Una bisabuela mía, ya nonagenaria, se pasaba el día en la cama y no perdonaba
su copita bien colmada de vino en el desayuno, en la comida, en la merienda, en
la cena. La verdad es que acababa el día, a su edad, francamente piripi. Yo lo
conté, a mi modo, en una de mis novelas, El palomo cojo. Desde que se publicó
la novela, los primos de mi madre no me hablan. Decidieron que yo ofendía a su
abuela. Dejando de lado los entresijos de la ficción y sus parentescos con la
realidad, ¿cómo se puede ofender a alguien diciendo que consiguió ser feliz y
gracioso hasta el final, gracias al vino?
Mi bisabuela, si estuviera esta noche aquí,
lo habría explicado divinamente. Como no está, acudiré a uno de los mayores
poetas en lengua castellana, y a uno de nuestros clásicos imperecederos, para
cerrar este pregón de la Feria de la Vendimia de Mollina.

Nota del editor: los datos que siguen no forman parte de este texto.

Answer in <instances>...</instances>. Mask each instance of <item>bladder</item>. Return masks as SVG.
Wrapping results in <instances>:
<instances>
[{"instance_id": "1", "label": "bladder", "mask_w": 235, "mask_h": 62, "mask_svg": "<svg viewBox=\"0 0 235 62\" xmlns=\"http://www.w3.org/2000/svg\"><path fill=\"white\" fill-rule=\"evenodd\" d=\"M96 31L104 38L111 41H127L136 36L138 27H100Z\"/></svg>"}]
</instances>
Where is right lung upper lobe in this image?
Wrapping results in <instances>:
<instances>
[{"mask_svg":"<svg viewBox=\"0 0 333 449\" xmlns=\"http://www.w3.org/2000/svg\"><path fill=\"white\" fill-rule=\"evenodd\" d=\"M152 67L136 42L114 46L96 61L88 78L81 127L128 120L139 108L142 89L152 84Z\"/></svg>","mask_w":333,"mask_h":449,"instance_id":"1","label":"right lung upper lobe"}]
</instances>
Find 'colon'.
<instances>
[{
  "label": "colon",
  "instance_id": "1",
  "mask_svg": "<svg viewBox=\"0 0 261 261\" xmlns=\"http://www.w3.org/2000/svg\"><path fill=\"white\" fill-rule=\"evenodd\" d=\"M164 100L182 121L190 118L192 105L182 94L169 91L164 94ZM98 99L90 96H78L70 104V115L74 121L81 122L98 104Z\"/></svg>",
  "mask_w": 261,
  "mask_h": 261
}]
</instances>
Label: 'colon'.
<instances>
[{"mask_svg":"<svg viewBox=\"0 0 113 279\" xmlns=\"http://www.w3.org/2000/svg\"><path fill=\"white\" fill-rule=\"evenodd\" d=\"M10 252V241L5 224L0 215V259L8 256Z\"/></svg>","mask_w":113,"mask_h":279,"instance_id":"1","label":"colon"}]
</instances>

El excelso poeta argentino Jorge Luis Borges
expresó como pocos la relación especular entre vino y vida en este gran poema:
¿En qué reino, en qué siglo, bajo qué silenciosa
conjunción de los astros, en qué
secreto día
que el mármol no ha salvado, surgió la valerosa
y singular idea de inventar la alegría?
Con otoños de oro la inventaron. El vino
fluye rojo a lo largo de las generaciones
como el río del tiempo, y en el arduo camino
nos prodiga su música, su fuego
y sus leones.
En la noche de júbilo o en la jornada adversa
exalta la alegría o mitiga el
espanto
y el ditirambo nuevo que en este día le canto
otrora lo cantaron el árabe y el
persa.
Vino, enséñame el arte de ver mi propia historia
como si ésta ya fuera ceniza en
la memoria.
También La Celestina, la gran creación inmortal de Fernando de Rojas, cantó, en aguerrida
prosa, las excelencias del vino:
Esto quita las tristezas del corazón más que el oro ni el coral; esto
da esfuerzo al mozo y al viejo fuerza; pone color al descolorido, coraje al
cobarde, al flojo diligencia, conforta los cerebros, saca el frío del estómago,
quita el hedor del aliento, hace impotentes los fríos, hace sufrir los afanes
de la labranza a los cansados segadores, hace sudar toda agua mala, sana el
romadizo y las muelas, sostiene sin heder en el mar, lo cual no hace el agua”.
Y concluye Celestina: “Más propiedades te diré dello que todos tenéis
cabellos”.
Luego de tan sabias palabras, sólo me queda
una cosa por decir: ¡Salud para todos en esta vendimia, salud con un vino de
Mollina en el corazón! Muchas gracias.
Las imágenes
que acompañan a este texto son, primero, el cartel de ese año, luego una imagen
del pregonero tomada de la página escritores.org y el azulejo con sus palabras poco
antes de ser colocado en la Plaza de España.